Most efficient way to wax the LS?
#1
Most efficient way to wax the LS?
Sounds like a simple enough goal -- bring out the best shine on our Mercury Metallic 06 LS. However, I've never really felt comfortable with waxing my cars. What I mean is, I've never felt confident that I'm doing it correctly. Should I go side-to-side, in circles, use or not use an orbital buffer and which brand buffer is best with what type of wax, and is wax enough or do I need a polisher too? There are just too many options/variables and too much information to sort through. I have searched the forum, watched YouTube videos, and looked at Meguiar's product videos but all that does is make my head spin.
Can someone please suggest a simple plan of action to get that "wet" look and bring out the paint's shine? The rainy season is about to start and that is another reason I want to learn how to properly apply a good coat of wax. Attempts to wax previous cars always left streaky results, possibly because I wasn't applying the right amount of wax or maybe I didn't remove it correctly or maybe I left the wax on too long. Who knows? Waxing a car is just not my forte. I also don't want to spend hours cleaning/waxing the car. When I was a teen, and first got my license, I had the luxury to spend three hours every weekend to wash and clean my beloved '91 Honda Accord LX 4-door. Now, between a career, wife's dental practice, 5-year-old daughter, and Master's program, I don't want to spend more than an hour every other week (or every month) to maintain the car's exterior. What simple regimen has worked for others? Thank you for all advice and tried-and-true product recommendations.
Can someone please suggest a simple plan of action to get that "wet" look and bring out the paint's shine? The rainy season is about to start and that is another reason I want to learn how to properly apply a good coat of wax. Attempts to wax previous cars always left streaky results, possibly because I wasn't applying the right amount of wax or maybe I didn't remove it correctly or maybe I left the wax on too long. Who knows? Waxing a car is just not my forte. I also don't want to spend hours cleaning/waxing the car. When I was a teen, and first got my license, I had the luxury to spend three hours every weekend to wash and clean my beloved '91 Honda Accord LX 4-door. Now, between a career, wife's dental practice, 5-year-old daughter, and Master's program, I don't want to spend more than an hour every other week (or every month) to maintain the car's exterior. What simple regimen has worked for others? Thank you for all advice and tried-and-true product recommendations.
#2
There is no short cut to the process. Every year, prior to Fall - I give the car a good long soaking bath in water. Get those bugs, that spot of grime all wet and soaked. Then I clay bar the whole car. Next is a soaking bath in shampoo and then a complete air dry. Following this is a Wet Polish and a wipe down. After this is a Carnauba wax application in sections and a hand towel based rotational waxing. After all of this, I clean the inner wheel wells, vaccum the interior, juice the seats up a little with some leather cleaner and conditioner and then clean under engine bay just a little. All of the above takes about 6-7 hours for me and I spread this out between two days over a weekend. Or maybe two weekends, if family time calls.

(Saved entries)
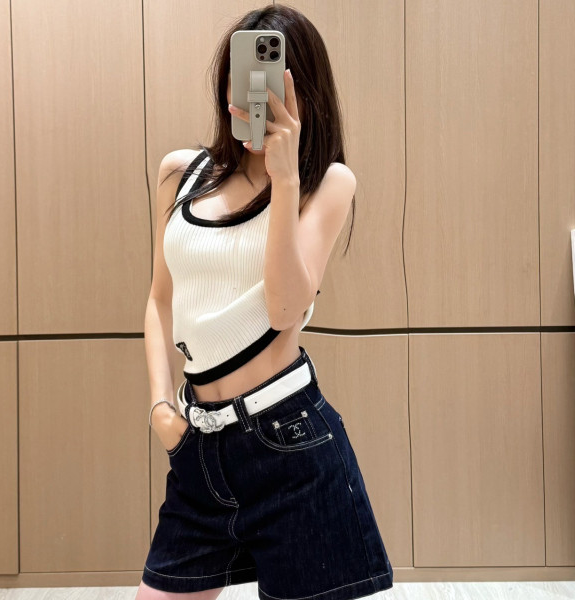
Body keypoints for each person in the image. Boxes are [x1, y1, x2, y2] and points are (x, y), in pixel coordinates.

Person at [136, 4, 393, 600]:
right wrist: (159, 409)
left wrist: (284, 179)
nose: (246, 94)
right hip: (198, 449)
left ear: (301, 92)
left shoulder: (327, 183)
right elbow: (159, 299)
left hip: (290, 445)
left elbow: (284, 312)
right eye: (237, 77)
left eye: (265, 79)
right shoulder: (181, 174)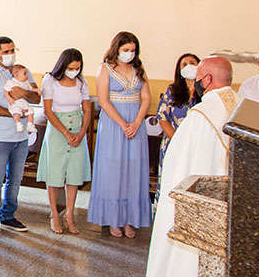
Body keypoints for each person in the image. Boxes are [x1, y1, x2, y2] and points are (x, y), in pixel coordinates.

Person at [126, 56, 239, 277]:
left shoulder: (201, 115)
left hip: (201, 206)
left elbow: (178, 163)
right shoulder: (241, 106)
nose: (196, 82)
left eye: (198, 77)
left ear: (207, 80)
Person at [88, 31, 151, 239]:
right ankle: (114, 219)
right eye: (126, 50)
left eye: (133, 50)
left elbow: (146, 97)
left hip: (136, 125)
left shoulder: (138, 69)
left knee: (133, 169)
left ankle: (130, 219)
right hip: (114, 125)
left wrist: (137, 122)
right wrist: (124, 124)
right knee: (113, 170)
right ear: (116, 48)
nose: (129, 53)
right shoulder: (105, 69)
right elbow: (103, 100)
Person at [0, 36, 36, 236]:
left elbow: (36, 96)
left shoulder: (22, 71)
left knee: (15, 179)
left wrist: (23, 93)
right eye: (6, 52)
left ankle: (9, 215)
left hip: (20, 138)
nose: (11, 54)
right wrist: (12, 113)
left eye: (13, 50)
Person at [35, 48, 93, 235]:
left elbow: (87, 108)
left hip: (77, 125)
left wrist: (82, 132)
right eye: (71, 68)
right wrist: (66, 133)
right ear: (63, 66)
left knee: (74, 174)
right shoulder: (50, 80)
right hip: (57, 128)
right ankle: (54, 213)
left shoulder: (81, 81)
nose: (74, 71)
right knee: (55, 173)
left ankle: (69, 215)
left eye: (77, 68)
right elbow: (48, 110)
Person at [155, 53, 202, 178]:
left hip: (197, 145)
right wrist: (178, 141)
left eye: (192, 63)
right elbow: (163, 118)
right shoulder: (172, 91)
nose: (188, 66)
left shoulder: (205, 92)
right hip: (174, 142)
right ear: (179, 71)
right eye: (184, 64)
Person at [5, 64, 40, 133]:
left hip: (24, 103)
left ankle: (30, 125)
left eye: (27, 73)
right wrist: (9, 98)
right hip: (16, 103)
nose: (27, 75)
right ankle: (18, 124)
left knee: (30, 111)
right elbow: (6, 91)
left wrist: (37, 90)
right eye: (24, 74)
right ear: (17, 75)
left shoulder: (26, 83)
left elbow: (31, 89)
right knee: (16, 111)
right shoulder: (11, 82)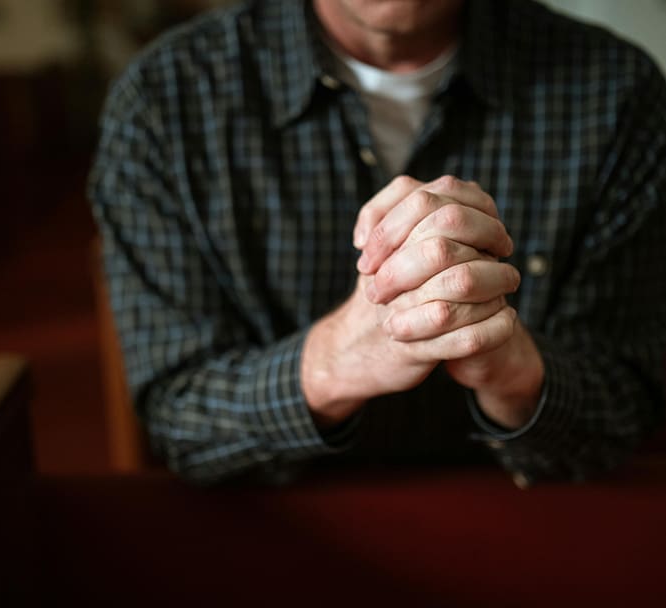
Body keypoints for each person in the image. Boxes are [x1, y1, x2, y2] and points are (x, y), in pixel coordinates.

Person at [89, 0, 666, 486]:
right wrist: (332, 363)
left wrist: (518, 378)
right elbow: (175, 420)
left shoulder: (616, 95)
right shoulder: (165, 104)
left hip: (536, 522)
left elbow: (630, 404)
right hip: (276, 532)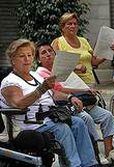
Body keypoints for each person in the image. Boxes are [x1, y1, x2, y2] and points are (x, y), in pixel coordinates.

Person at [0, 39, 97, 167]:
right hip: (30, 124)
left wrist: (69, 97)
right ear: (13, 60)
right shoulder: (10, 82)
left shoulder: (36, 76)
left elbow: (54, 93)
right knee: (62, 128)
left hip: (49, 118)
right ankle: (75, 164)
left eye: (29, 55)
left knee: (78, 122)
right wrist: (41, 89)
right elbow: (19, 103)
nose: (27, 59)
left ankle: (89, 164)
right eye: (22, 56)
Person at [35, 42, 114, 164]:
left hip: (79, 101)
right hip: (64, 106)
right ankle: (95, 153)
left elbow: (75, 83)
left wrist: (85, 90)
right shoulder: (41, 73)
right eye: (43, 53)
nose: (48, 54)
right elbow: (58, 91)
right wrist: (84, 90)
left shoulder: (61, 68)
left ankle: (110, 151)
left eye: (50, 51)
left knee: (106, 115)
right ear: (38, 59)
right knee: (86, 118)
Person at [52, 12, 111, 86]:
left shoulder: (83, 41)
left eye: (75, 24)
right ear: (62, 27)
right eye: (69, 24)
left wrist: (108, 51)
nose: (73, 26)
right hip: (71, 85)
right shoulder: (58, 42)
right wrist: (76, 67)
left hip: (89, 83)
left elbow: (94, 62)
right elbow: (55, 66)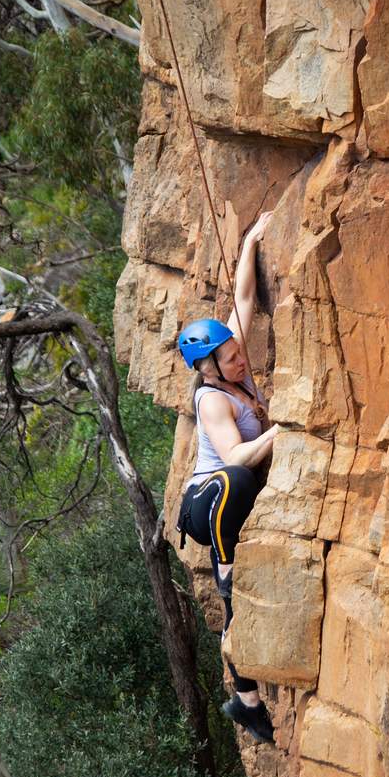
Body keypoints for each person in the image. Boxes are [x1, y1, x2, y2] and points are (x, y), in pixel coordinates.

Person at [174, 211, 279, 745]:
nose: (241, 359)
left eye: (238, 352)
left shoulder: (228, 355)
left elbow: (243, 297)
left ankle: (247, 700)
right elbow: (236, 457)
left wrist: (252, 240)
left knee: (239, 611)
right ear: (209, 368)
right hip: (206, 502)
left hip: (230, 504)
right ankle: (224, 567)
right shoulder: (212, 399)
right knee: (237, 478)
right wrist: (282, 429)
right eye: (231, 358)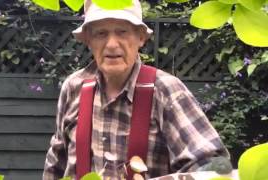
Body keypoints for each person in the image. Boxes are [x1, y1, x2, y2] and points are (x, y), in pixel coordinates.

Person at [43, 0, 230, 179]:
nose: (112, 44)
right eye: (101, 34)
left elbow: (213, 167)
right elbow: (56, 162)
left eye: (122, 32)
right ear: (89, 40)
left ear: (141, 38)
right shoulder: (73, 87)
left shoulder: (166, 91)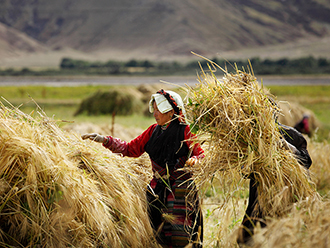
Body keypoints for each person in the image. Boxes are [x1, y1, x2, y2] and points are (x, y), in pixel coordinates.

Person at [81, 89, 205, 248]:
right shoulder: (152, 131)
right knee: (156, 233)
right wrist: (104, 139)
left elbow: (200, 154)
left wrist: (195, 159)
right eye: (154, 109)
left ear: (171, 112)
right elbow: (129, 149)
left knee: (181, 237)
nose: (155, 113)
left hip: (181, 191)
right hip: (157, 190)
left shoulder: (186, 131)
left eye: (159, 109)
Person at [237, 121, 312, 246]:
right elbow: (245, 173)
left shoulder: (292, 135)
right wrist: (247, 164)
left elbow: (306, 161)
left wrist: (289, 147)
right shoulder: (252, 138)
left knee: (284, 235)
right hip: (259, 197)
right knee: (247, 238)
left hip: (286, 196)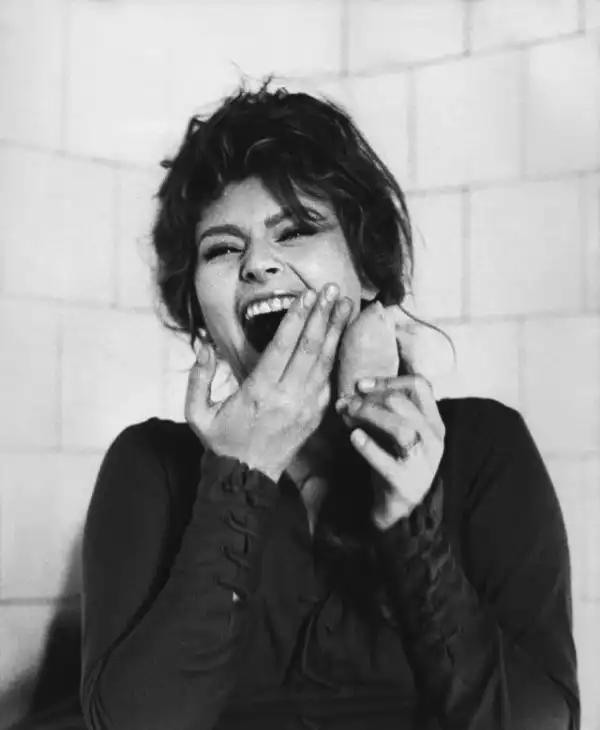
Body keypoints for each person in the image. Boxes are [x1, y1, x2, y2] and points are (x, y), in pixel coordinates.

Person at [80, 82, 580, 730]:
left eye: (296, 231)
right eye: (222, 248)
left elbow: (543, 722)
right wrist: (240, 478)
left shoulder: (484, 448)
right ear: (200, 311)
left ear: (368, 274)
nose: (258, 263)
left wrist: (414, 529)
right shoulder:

◆ Questions ◆
- A) In the car-waxing thread, how long does the second poster's full yearly routine take?
- B) Write the next part of the car-waxing thread, starting after its last sentence.
The items stand apart from the car-waxing thread and are unrelated to it.

◆ Responses per task ◆
- A) About 6-7 hours, spread over two days of a weekend.

- B)
I haven't cared about a product name as much as caring about the yearly ritual being completed because the LS is my winter car. And hence stays outside in the elements for the whole of winter. Therefore, needs taken care of. But if you insist, I like the Meguiar line of products since they are readily available off the shelf from a nearby auto store. Chemical Guys also make good products.
I haven't cared about a product name as much as caring about the yearly ritual being completed because the LS is my winter car. And hence stays outside in the elements for the whole of winter. Therefore, needs taken care of. But if you insist, I like the Meguiar line of products since they are readily available off the shelf from a nearby auto store. Chemical Guys also make good products.
#3
There is no short cut to the process. Every year, prior to Fall - I give the car a good long soaking bath in water. Get those bugs, that spot of grime all wet and soaked. Then I clay bar the whole car. Next is a soaking bath in shampoo and then a complete air dry. Following this is a Wet Polish and a wipe down. After this is a Carnauba wax application in sections and a hand towel based rotational waxing. After all of this, I clean the inner wheel wells, vaccum the interior, juice the seats up a little with some leather cleaner and conditioner and then clean under engine bay just a little. All of the above takes about 6-7 hours for me and I spread this out between two days over a weekend. Or maybe two weekends, if family time calls.
I haven't cared about a product name as much as caring about the yearly ritual being completed because the LS is my winter car. And hence stays outside in the elements for the whole of winter. Therefore, needs taken care of. But if you insist, I like the Meguiar line of products since they are readily available off the shelf from a nearby auto store. Chemical Guys also make good products.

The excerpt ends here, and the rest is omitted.